Please reproduce the rows from the line with "- [01-机器学习](./01-机器学习/README.md) - 机器学习基础概念和算法" to the line with "5. 学习模型推理优化和部署策略", both included, and nothing else.

##########

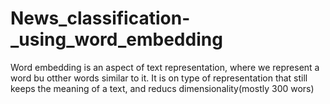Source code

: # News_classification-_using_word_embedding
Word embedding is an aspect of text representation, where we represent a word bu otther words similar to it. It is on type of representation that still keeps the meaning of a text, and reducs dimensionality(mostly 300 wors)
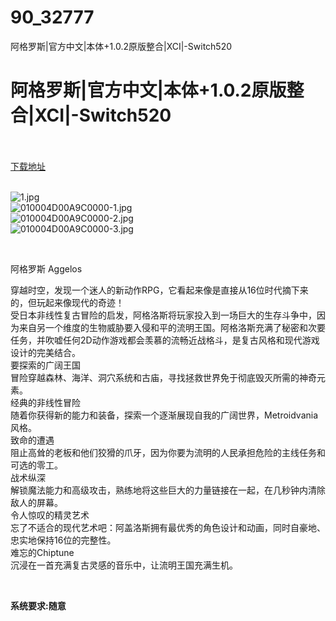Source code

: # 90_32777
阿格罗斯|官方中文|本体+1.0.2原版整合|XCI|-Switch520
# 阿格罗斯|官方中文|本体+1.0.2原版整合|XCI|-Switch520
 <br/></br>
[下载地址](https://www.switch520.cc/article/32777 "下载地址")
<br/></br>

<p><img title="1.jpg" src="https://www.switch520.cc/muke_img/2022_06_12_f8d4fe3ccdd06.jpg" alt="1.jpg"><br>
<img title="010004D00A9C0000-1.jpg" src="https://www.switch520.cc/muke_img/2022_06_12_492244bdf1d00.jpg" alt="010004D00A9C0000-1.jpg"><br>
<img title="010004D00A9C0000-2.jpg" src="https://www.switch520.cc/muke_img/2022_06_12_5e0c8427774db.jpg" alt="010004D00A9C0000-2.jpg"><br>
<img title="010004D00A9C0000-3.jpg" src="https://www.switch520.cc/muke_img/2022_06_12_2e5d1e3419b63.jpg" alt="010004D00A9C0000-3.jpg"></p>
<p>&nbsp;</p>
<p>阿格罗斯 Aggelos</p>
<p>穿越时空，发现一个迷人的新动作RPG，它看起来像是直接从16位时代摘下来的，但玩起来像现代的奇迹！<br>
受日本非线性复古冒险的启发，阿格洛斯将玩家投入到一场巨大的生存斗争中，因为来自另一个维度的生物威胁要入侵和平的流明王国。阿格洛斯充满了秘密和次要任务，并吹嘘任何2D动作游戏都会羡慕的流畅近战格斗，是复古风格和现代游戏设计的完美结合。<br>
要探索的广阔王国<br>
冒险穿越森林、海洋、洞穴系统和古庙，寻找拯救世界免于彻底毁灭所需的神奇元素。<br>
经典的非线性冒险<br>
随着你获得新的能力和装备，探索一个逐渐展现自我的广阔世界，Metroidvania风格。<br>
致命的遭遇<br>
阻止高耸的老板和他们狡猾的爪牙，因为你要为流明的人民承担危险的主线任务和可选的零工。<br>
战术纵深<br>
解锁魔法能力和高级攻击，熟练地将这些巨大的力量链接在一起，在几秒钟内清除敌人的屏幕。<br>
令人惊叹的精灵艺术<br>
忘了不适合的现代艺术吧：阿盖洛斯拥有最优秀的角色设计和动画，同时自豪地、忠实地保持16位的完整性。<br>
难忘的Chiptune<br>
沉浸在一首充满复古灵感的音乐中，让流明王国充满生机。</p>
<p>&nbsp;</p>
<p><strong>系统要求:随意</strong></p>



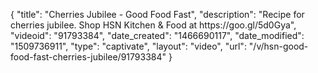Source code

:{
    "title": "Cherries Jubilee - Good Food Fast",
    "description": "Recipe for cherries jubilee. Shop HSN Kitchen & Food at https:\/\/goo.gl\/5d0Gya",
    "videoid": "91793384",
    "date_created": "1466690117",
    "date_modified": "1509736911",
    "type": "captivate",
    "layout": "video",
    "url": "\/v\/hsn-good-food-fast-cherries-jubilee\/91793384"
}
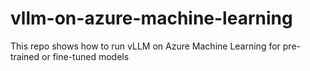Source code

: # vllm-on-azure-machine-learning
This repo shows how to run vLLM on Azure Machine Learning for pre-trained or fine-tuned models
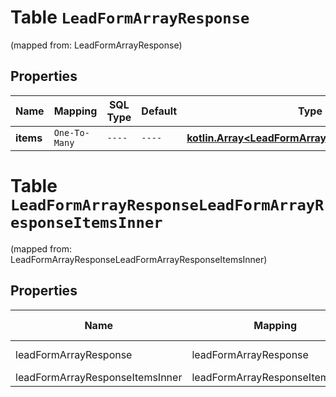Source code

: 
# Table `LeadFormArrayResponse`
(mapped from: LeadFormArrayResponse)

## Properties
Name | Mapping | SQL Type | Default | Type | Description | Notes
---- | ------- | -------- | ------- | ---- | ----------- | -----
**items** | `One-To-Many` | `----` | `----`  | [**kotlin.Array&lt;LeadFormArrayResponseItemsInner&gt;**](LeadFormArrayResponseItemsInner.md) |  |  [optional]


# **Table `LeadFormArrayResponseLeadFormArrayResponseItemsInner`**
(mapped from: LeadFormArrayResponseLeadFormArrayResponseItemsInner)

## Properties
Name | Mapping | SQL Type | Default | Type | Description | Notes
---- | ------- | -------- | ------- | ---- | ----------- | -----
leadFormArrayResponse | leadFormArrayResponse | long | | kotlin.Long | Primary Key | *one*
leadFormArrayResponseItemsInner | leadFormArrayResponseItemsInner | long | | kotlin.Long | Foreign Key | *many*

##########

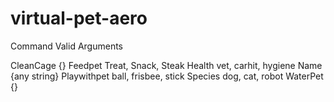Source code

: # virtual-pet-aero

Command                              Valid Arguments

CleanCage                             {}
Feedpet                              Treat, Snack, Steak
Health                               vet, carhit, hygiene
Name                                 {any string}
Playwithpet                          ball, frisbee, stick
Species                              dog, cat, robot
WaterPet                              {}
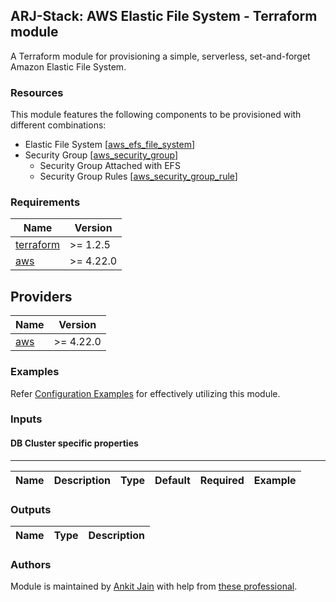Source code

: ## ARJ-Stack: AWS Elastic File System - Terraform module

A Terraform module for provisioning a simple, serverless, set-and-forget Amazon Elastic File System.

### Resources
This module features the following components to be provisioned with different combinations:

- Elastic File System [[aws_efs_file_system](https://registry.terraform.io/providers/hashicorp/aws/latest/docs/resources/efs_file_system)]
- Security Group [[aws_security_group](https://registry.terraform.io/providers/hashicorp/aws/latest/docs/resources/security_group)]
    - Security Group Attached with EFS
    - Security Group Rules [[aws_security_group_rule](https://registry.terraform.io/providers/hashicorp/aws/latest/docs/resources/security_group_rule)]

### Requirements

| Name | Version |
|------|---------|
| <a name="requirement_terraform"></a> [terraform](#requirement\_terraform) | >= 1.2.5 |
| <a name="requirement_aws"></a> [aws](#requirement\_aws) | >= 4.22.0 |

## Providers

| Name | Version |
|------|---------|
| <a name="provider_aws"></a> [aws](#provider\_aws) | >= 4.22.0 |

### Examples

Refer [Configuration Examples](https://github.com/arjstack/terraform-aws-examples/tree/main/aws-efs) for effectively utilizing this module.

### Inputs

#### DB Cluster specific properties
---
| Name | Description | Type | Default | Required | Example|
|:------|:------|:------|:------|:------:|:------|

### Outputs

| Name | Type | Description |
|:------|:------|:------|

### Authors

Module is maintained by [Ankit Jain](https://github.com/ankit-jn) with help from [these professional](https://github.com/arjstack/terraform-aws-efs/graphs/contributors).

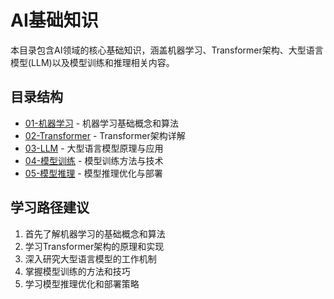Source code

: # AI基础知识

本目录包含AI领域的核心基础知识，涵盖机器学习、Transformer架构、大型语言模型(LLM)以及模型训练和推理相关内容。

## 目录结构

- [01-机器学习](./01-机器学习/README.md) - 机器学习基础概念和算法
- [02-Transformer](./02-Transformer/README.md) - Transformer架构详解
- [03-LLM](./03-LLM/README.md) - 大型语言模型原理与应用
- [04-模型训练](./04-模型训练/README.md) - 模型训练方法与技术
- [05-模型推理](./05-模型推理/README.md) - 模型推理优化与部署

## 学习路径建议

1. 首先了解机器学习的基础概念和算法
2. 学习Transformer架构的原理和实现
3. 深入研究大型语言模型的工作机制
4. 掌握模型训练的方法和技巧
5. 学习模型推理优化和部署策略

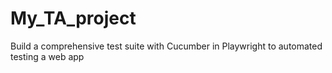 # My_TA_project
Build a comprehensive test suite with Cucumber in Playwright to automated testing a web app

##########

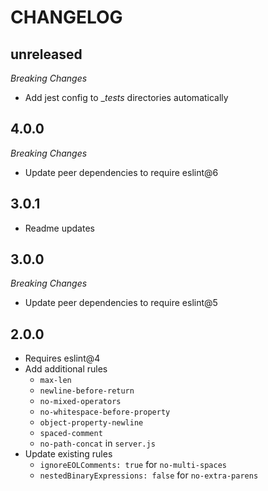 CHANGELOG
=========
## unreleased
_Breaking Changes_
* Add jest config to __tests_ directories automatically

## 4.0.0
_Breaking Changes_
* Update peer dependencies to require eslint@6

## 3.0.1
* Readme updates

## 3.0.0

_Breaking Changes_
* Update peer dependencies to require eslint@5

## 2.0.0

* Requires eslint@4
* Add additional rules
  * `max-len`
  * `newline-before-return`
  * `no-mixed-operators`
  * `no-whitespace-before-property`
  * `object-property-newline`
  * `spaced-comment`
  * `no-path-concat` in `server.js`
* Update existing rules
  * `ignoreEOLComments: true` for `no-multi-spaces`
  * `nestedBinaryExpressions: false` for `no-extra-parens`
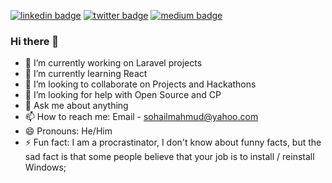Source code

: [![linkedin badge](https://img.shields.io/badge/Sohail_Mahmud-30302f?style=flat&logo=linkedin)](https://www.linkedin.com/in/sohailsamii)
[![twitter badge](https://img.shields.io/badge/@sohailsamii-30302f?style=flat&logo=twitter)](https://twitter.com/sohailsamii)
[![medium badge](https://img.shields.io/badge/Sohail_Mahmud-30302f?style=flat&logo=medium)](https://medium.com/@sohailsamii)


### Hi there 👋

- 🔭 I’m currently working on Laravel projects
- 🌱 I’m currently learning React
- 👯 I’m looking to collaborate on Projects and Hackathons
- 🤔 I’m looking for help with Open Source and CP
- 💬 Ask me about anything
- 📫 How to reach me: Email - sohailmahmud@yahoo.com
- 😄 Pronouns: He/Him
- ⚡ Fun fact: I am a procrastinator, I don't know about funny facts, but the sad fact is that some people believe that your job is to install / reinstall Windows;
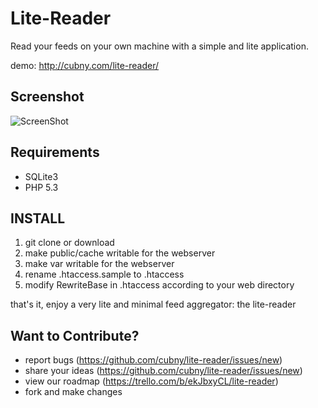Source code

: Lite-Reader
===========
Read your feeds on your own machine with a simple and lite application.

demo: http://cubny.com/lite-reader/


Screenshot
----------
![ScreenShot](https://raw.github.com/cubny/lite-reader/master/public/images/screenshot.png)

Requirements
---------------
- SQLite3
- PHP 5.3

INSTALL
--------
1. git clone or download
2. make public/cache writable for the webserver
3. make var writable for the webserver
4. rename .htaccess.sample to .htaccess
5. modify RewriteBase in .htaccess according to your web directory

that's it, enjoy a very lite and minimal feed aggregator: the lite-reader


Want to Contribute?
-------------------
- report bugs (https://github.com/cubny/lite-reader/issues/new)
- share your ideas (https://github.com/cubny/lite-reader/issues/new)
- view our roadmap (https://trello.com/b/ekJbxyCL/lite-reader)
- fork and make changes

##########

### Answer below
- [01-机器学习](./01-机器学习/README.md) - 机器学习基础概念和算法
- [02-Transformer](./02-Transformer/README.md) - Transformer架构详解
- [03-LLM](./03-LLM/README.md) - 大型语言模型原理与应用
- [04-模型训练](./04-模型训练/README.md) - 模型训练方法与技术
- [05-模型推理](./05-模型推理/README.md) - 模型推理优化与部署

## 学习路径建议

1. 首先了解机器学习的基础概念和算法
2. 学习Transformer架构的原理和实现
3. 深入研究大型语言模型的工作机制
4. 掌握模型训练的方法和技巧
5. 学习模型推理优化和部署策略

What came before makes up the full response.